Wiltz

Polizei gibt Hinweise zur Fatima-Wallfahrt am Donnerstag

Zur Fatima-Wallfahrt in Wiltz werden erneut Tausende Gläubige erwartet. Die Polizei erinnert an Sicherheits-, Verkehrs- und Umweltvorschriften.

Pilger besuchen die Heilige Frau von Fatima in Wiltz bei jährlicher religiöser Wallfahrt

Jedes Jahr pilgern tausende Menschen zur Heiligen Frau von Fatima nach Wiltz Foto: Editpress/Fabrizio Pizzolante

Tausende Gläubige pilgern seit 1968 jedes Jahr an Christi Himmelfahrt zur Heiligen Frau von Fatima nach Wiltz. Auch am Donnerstag, 14. Mai steht die Ardennenstadt wieder ganz im Zeichen der Fatima-Wallfahrt. In diesem Zusammenhang gibt die Polizei, die selbst vor Ort sein wird, die folgenden Hinweise:

  • Wildcampen – insbesondere entlang von Straßen – sowie Grillen in der Natur sind untersagt. Dies stellt laut Polizei ein unnötiges Sicherheitsrisiko dar.
  • Besucher müssen die Umweltschutzgesetze einhalten und insbesondere auf Naturschutz sowie eine ordnungsgemäße Abfallentsorgung rund um die Parkplätze achten.
  • Autofahrer sind verpflichtet, Straßensperren sowie Park- und Fahrverbote einzuhalten.

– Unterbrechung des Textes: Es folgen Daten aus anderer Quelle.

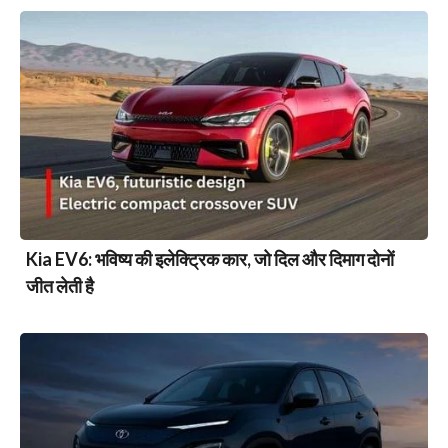
Kia EV6: भविष्य की इलेक्ट्रिक कार, जो दिल और दिमाग दोनों
जीत लेती है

Darüber hinaus sind Besucher dazu aufgerufen, ausschließlich auf offiziellen Campingplätzen zu übernachten. Für die Anreise empfehlen die Behörden öffentliche Verkehrsmittel sowie die Nutzung von P&R-Parkplätzen und Shuttlebussen. Die Polizei bittet alle Anwesenden, ihren Anweisungen vor Ort Folge zu leisten.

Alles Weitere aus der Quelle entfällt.